§ Фрагмент текста:
**********

За посадом дорога лежала через Кулишки. Она шла примерно по линии современного Солянского проезда и улицы Солянки, оставляя справа мокрый москворецкий луг, а слева — холмистое урочище Глинищи. Это была уже почти сельская местность: заливные и нагорные луга с остатками соснового бора, овражки, ручейки, болотца. Жилая застройка располагалась здесь лишь отдельными островками вокруг нескольких храмов. Тогда уже существовала деревянная церковь Всех святых на Кулишках. Ее великолепное кирпичное здание, построенное в XVII веке, и сегодня украшает Славянскую площадь столицы.

Далее при дороге стоял храм Параскевы Пятницы на Кулишках. Впоследствии бок о бок с ним была выстроена церковь Кира и Иоанна. В 1694 году оба храма соединили в один. В середине следующего столетия его каменное здание, пострадавшее от пожара, было разобрано. Освяшение нового храма во имя Кира и Иоанна, возведенного видным зодчим К. И. Бланком в ознаменование восшествия на престол Екатерины II, состоялось в 1768 году. Это была одна из красивейших московских церквей, редкий образец позднего барокко. В 1930-х годах храм закрыли, а затем разрушили.

**********

§ Задания:
**A.** В каком году, согласно тексту о дороге через Кулишки, освятили новый храм во имя Кира и Иоанна?
**B.** Отредактируйте часть текста о дороге через Кулишки от слов «За посадом дорога» до слов «Славянскую площадь столицы.», заменив «соснового бора» на «березовой рощи».
**C.** Продолжите текст о дороге через Кулишки, начав сразу после его последнего предложения.
Строки, приведённые дальше, взяты из другого источника.

§ Приведённые строки:

**********

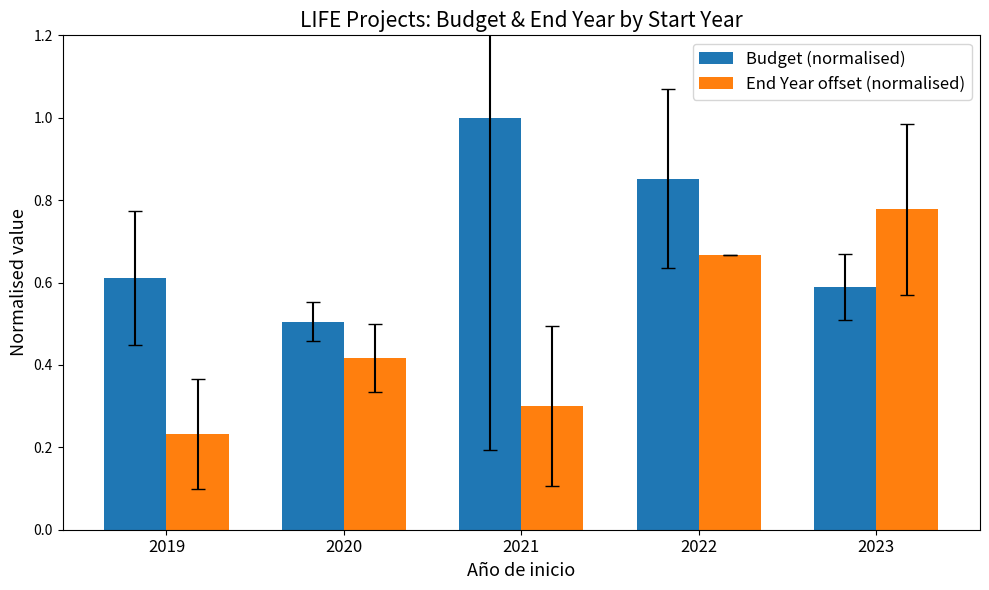

What is the average value of the End Year offset (normalised) series?

0.5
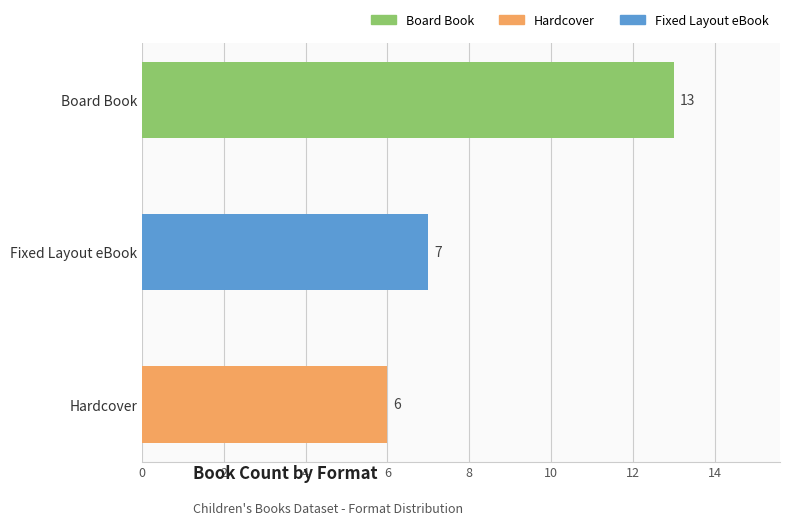

Does the chart contain stacked bars?

No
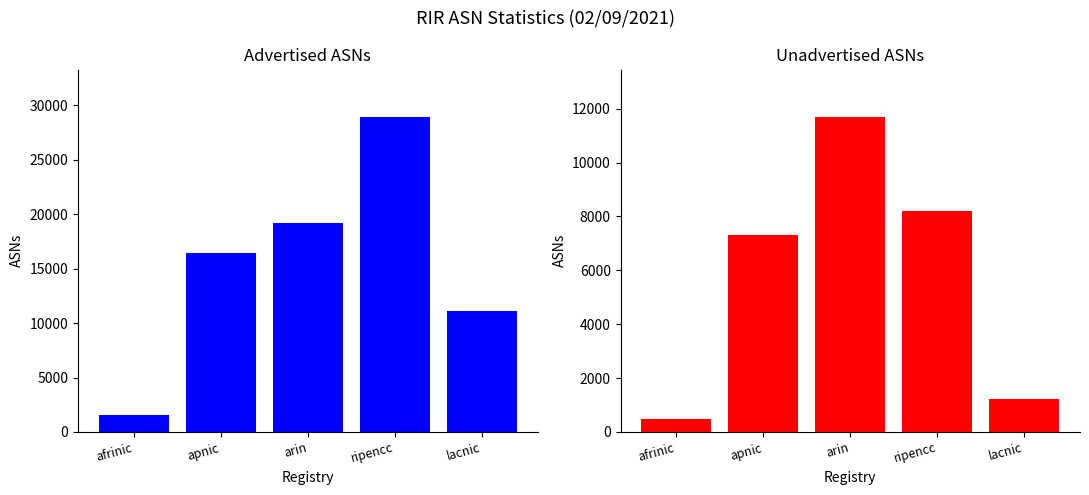

Which has a higher value, ripencc or apnic?

ripencc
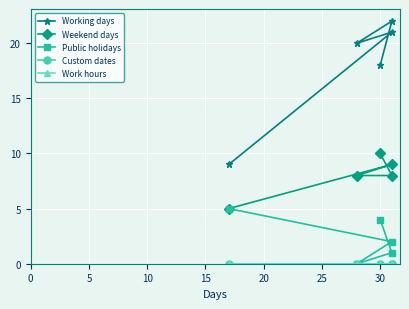

What is the value of the Public holidays point at the 4th from the left?

1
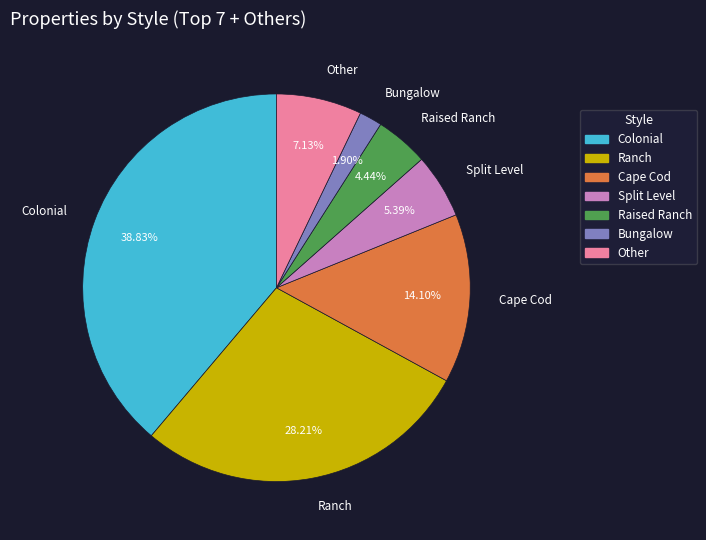

Does Bungalow represent more than half of the total?

No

**********

§ Ожидаемые ответы:
**A.** В 1768 году.

**B.**
За посадом дорога лежала через Кулишки. Она шла примерно по линии современного Солянского проезда и улицы Солянки, оставляя справа мокрый москворецкий луг, а слева — холмистое урочище Глинищи. Это была уже почти сельская местность: заливные и нагорные луга с остатками березовой рощи, овражки, ручейки, болотца. Жилая застройка располагалась здесь лишь отдельными островками вокруг нескольких храмов. Тогда уже существовала деревянная церковь Всех святых на Кулишках. Ее великолепное кирпичное здание, построенное в XVII веке, и сегодня украшает Славянскую площадь столицы.

**C.**
На развилке современных Яузской и Николоямской улиц недавно установленный закладной крест предполагаемого памятника Дмитрию Донскому напоминает о том, что в 1380 году в этих местах проходило навстречу Мамаю русское воинство. Невдалеке отсюда начинались две большие дороги на Коломну: Болвановская и Брашевская. По этой Болвановской дороге, согласно «Сказанию о Мамаевом побоище», в августе 1380 года шли ратники князей Белозерских: «Урядно убо видети, войско их». Отважные князья стремились навстречу славе Руси, где пали как герои.

По соседней, Брашевской дороге двинулся к Коломне князь Владимир Андреевич Серпуховской со своей дружиной. Путь этот пролегал чуть южнее. Начинаясь у Болвановья, на левом берегу Москвы-реки, он через несколько десятков верст переходил на берег правый и шел на Коломну через городок Брашеву и одноименную волость.

За Крутицами на том же левом, возвышенном берегу Москвы-реки лежало Симоново с двумя недавно основанными монастырями. Надо думать, их братия с особенным чувством и особым усердием молилась в те дни о победе. Рождественский и Успенский монастыри на Симонове в последние годы превратились в центры духовного сопротивления чужеземному владычеству. Симоновский игумен Федор во всех испытаниях оставался верен пути своего учителя и родного дяди Сергия Радонежского.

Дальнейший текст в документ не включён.